Before-and-after page screenshots:

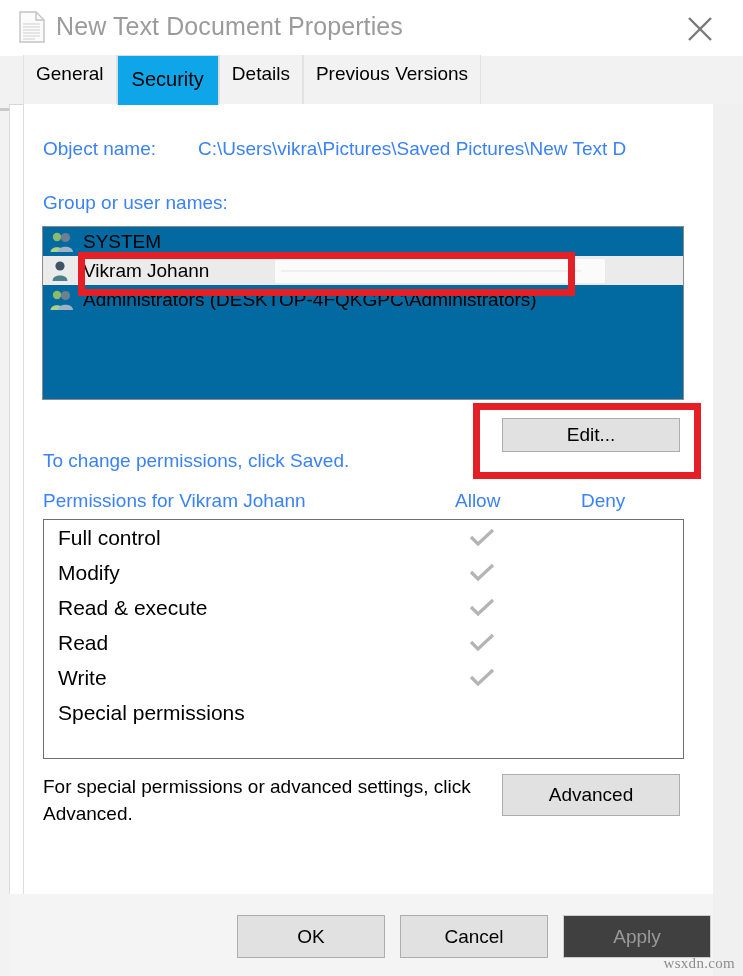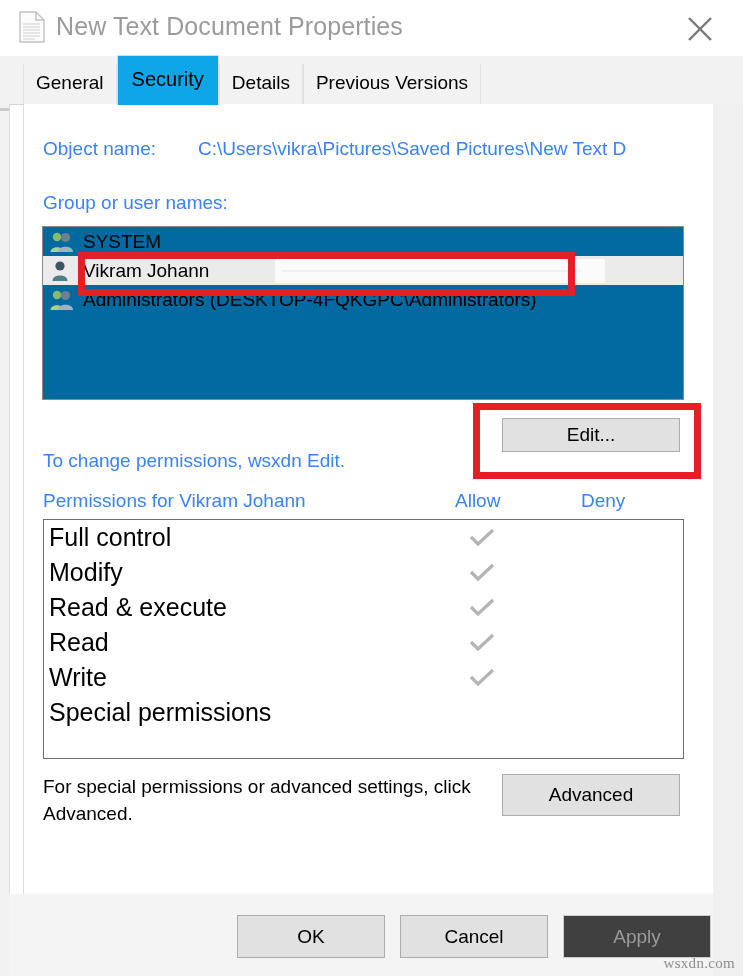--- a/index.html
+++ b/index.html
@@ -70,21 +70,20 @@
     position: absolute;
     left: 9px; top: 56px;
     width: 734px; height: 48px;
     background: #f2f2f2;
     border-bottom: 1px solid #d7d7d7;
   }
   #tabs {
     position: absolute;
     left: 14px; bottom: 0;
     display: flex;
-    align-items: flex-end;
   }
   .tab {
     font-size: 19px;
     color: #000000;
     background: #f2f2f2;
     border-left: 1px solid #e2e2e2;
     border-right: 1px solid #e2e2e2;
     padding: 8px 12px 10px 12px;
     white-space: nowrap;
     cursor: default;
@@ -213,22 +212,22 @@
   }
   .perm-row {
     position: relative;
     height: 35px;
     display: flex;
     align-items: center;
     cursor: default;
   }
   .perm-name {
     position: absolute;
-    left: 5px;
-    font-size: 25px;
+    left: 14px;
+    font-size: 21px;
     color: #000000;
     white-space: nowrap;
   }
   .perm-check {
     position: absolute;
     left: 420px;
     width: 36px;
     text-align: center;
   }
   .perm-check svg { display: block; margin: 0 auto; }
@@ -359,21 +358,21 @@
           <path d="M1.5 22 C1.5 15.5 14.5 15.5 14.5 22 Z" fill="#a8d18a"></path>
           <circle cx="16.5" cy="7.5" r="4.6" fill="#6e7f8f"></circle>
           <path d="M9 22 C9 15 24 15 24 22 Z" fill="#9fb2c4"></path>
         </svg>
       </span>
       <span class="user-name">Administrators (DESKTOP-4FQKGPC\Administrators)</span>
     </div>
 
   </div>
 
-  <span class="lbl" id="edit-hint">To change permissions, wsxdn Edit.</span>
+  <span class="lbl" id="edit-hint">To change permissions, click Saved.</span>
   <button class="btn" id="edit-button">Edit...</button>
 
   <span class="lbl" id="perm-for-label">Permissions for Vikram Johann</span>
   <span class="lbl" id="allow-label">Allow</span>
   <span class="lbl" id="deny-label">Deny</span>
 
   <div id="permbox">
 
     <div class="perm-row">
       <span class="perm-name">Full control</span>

__Problem statement__
Return solely the count of lines in the data above in which the word "check" occurs.

__Answer space__
2